DATA FOR REVIEW below:

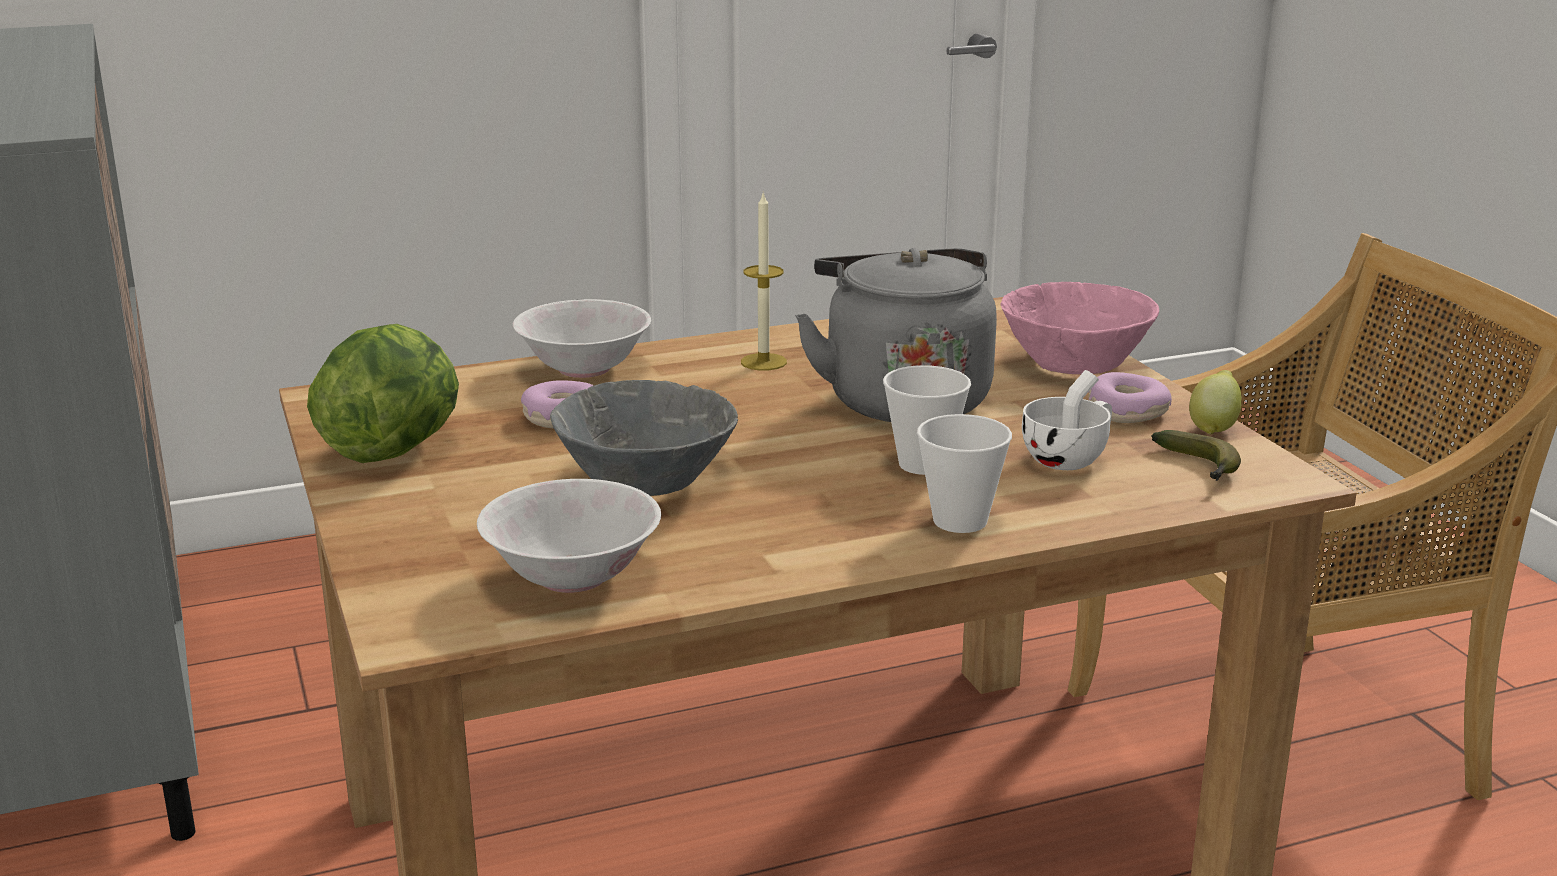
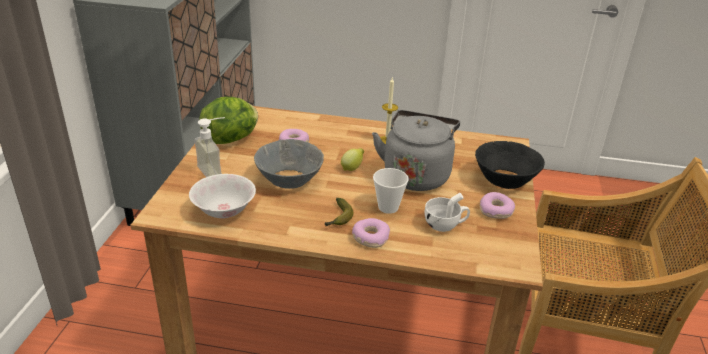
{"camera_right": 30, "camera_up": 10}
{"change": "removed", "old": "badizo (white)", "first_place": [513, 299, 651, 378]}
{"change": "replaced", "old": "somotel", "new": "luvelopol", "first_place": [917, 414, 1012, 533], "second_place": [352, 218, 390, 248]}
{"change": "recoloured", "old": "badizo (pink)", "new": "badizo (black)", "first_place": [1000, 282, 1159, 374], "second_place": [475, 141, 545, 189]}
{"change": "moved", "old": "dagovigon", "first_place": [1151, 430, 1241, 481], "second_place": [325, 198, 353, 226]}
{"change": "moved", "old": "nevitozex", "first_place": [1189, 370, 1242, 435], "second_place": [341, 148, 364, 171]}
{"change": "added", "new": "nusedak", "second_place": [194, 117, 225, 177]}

End of DATA FOR REVIEW.

TASK ITEM: Since the pictures are not wanted, copy only the text of the records above, exactly.

RESPONSE BELOW:
{"camera_right": 30, "camera_up": 10}
{"change": "removed", "old": "badizo (white)", "first_place": [513, 299, 651, 378]}
{"change": "replaced", "old": "somotel", "new": "luvelopol", "first_place": [917, 414, 1012, 533], "second_place": [352, 218, 390, 248]}
{"change": "recoloured", "old": "badizo (pink)", "new": "badizo (black)", "first_place": [1000, 282, 1159, 374], "second_place": [475, 141, 545, 189]}
{"change": "moved", "old": "dagovigon", "first_place": [1151, 430, 1241, 481], "second_place": [325, 198, 353, 226]}
{"change": "moved", "old": "nevitozex", "first_place": [1189, 370, 1242, 435], "second_place": [341, 148, 364, 171]}
{"change": "added", "new": "nusedak", "second_place": [194, 117, 225, 177]}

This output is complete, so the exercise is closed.